I process my blast (BLASTN 2.2.26+) searches through a script that divides the fasta inputs into N pieces, distributes one blast instance for each piece (in N processes), and, once over, concatenates the outputs into one file. It works pretty well with the table output format, but what about the xml? Indeed, I want to test a software that takes as input only xml format (a dummy cat does not work), and I'm struggling with that case.
Have you an idea on how to make one consistant xml output from several (it can be hundreds) "sub-"outputs? (I need a biopython NCBIXML parsability) ;-) ).
That worked perfectly. Thanks!
Hi Peter, it appears as though the merge method would work well for my situation, but I am unsure how to 'call' the merge function.
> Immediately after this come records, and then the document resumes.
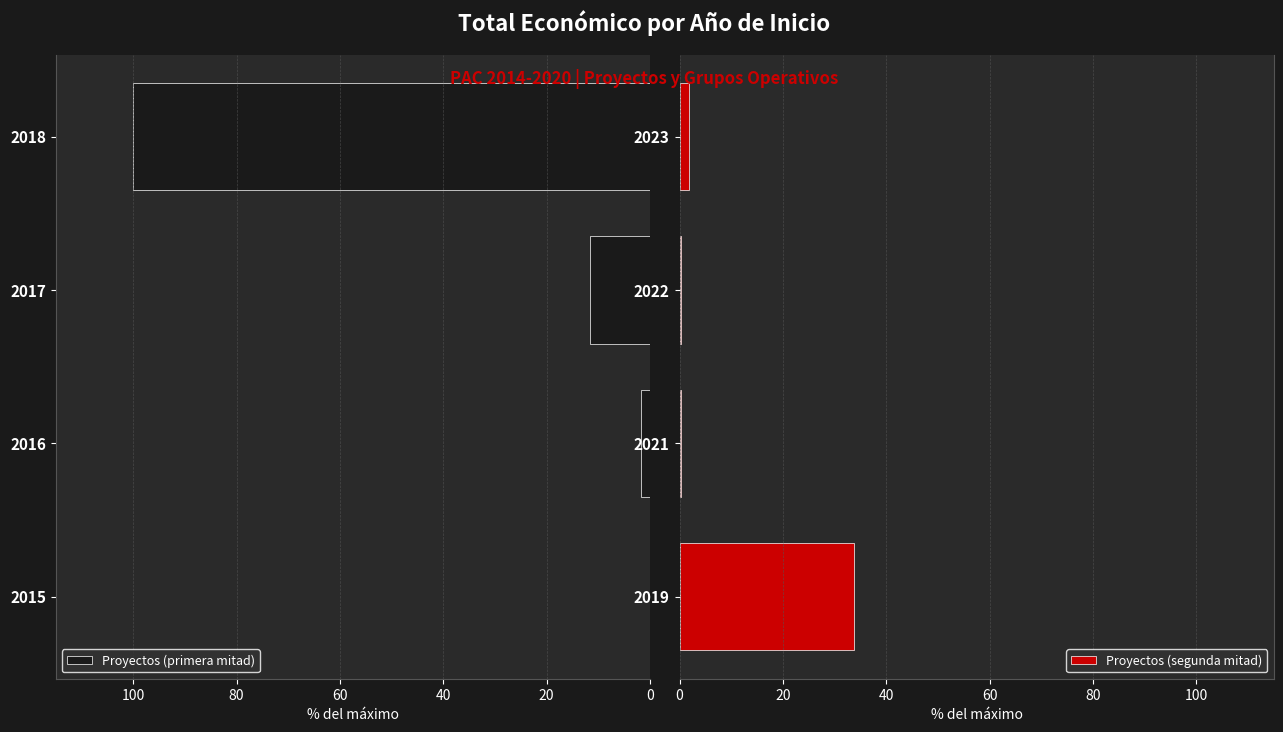

The Proyectos (primera mitad) series shows 0.1 at 0. True or false?

True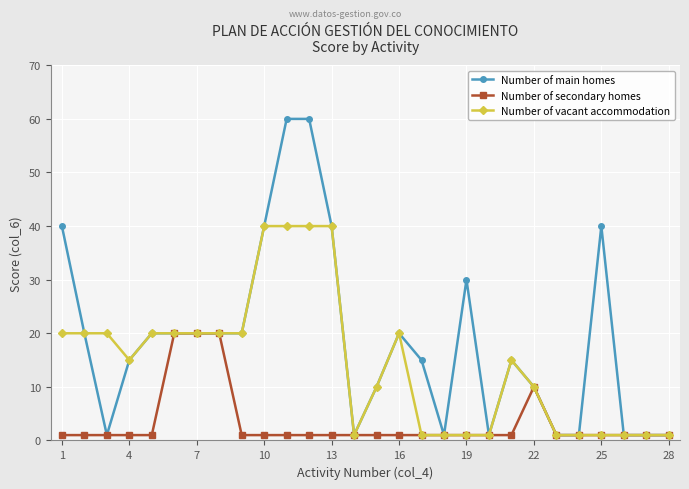

What is the highest value of the Number of secondary homes series?

20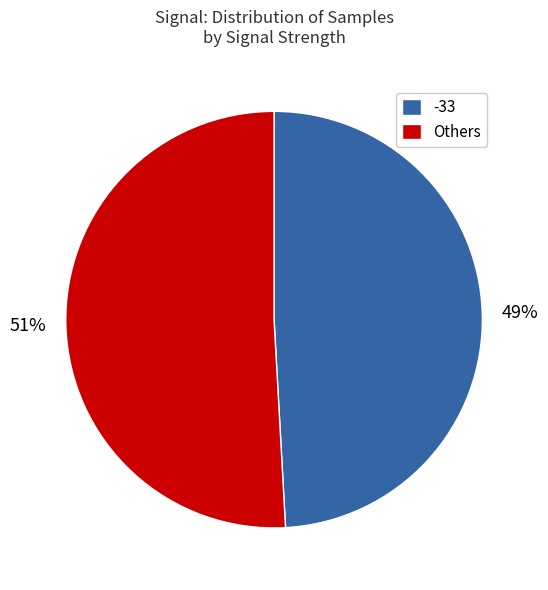

Count the number of slices in the pie.

2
I have copied the def merge: to a new python file -- can I simply paste this definition before the start of my actual script? And do I call the merge function by writing merge(directorycontainingxmlfilestobemerged, output_filename) ?
Hey, it's good to know I'm not the only one interested as I had no vote for the question ;-) You can find the modified code to make it working as is here: http://code.google.com/p/bioman/source/browse/BlastXMLmerge.py Enjoy! (And thanks again to Galaxy folks)
I guess in some sense I'm one of the Galaxy folk, although not one of their core developers.
Dear @Manu Prestat,
Thanks for the python script.
If I'm not mistaken in order to execute the script, I should do
python BlastXMLmerge.py merged.xml output1.xml output2.xml output3.xml
Please correct me if I was wrong. Thanks.
You're right KJ ;-)
Dear @Manu Prestat,
I tried to run the script with my xml files, but python raised this error:
-bash: /usr/local/bin/python: Argument list too long
I trying to run this script with 7,749 items.
I tried in my mac (OSX 10.8.4) and in redhat linux, both failed.
Any hints?
Thank you very much
This is a comman line length problem. First of all run this in the same directory as the input XML files to you can use local paths (avoid directory names naming the command longer).
If that is not enough, either do it in batches, or modify the script to accept a folder name as input (although then you will have less control over the file order...).